The inactivation was carried out using strains, primers and the plasmids as shown in Table S4, and as described previously41. Briefly, PCR was applied using High Fidelity taq polymerase (Roche): 95°C 5 minutes, 30 cycles of (94°C 15 seconds, 62°C 30 seconds, 72°C 25 seconds), 72°C 7 minutes, for both fragments. The two amplified fragments were then annealed in a primerless PCR with a fragment containing Kan-Cassette, by mixing equal molar amounts of each fragment (94°C 1 minutes, 60°C 1 minute, 72°C 3 minutes and 10 seconds, 8 cycles of (94°C 30 seconds, 60°C 30 seconds, 72°C 2 minutes and 10 seconds), 72°C 3 minutes). The primers For-csmA and Rev-csmA with additional taq polymerase and dNTP were then added and the PCR reaction was continued with additional 29 cycles and a final extension of 7 minutes at 72 °C. The amplified fragment was used to construct the plasmid pMT-SacB-Cm-(csmA::Kan) and for propagation in the E. coli S17-1 strain. After mating with strain E873 the homologous recombination of the plasmid with the native csmA was verified by PCR using the primers amplifying outside of the cloning region, (For-upstream-csmA or and Rev-Downstream-csmA) (Table S4) and sequencing. A mutant was selected and cultivated for 10 passages in presence of kanamycin, resulting in looping out of the plasmid while the kanamycin cassette was retained. A final mutant strain, i.e. E873 ΔcsmA was selected and used for further analyses. The construction of the E873 ΔcsmA mutant is depicted in Fig. S3. The expression of the genes encoding the CS30 fimbriae (csmA-csmG) was confirmed using regular PCR, after cDNA synthesis, using csmA-csmG specific priners. The expression of csmA was abolished in the mutant, E873 ΔcsmA, by the Kanamycin cassette while the downstream genes (csmB-G) were expressed (Fig. S4).

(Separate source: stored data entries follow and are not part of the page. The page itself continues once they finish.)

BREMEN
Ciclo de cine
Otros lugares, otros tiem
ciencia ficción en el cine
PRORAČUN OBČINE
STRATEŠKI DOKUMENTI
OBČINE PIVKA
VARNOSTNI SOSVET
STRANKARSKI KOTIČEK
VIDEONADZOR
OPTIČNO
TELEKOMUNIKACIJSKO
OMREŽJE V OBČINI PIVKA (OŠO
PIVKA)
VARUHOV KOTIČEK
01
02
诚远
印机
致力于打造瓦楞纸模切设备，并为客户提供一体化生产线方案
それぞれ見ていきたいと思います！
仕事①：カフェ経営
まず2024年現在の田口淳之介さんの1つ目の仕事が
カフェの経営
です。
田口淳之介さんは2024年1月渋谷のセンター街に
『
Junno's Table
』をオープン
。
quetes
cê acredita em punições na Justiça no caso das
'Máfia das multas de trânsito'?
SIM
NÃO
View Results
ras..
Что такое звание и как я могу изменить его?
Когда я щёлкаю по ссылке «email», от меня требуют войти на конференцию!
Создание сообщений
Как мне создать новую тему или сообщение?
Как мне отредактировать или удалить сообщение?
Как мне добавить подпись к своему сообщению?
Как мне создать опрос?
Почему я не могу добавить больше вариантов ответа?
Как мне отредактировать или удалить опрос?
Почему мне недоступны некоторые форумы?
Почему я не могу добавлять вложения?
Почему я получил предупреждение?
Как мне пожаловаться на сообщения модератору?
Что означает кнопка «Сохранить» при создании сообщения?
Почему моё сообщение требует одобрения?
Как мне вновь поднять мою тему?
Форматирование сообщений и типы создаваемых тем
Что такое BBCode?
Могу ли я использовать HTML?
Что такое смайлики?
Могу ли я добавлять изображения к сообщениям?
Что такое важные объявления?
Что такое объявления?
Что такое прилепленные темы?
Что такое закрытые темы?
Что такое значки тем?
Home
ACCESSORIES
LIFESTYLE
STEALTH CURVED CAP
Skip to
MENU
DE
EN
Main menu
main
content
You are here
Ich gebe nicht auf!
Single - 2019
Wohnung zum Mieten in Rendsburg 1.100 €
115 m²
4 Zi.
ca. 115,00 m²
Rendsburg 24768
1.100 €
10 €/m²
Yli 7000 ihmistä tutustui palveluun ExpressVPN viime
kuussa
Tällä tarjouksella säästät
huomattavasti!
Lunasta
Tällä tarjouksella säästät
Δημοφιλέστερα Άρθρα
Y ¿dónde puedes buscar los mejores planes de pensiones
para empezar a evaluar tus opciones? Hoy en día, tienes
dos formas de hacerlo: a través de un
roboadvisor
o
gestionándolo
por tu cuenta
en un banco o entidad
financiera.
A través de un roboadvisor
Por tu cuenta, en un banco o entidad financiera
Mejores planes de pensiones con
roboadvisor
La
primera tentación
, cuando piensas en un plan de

Complementation of the E873 ΔcsmA mutant

In the strain E873 ΔcsmA in which the gene encoding the major subunit of CS30 was disrupted a plasmid (pMT-csmA) with the csmA gene inserted behind a tac promoter was used to recover the mutant. The csmA gene was expressed constitutively in presence of IPTG in the culture media. RNA was extracted and regular PCR after cDNA synthesis, using csmA-csmG specific primers, was used to check for gene expression in the complemented mutant, E873 ΔcsmA pMT-csmA (Fig. S4). Furthermore, Caco-2 adhesion assays was used to verify the complementation of csmA and compared to both the wild type E873 strain and E873 ΔcsmA.

Accession Numbers

The sequence for the plasmid E873p3 has been submitted to the European Nucleotide Archive, accession number: LT174529.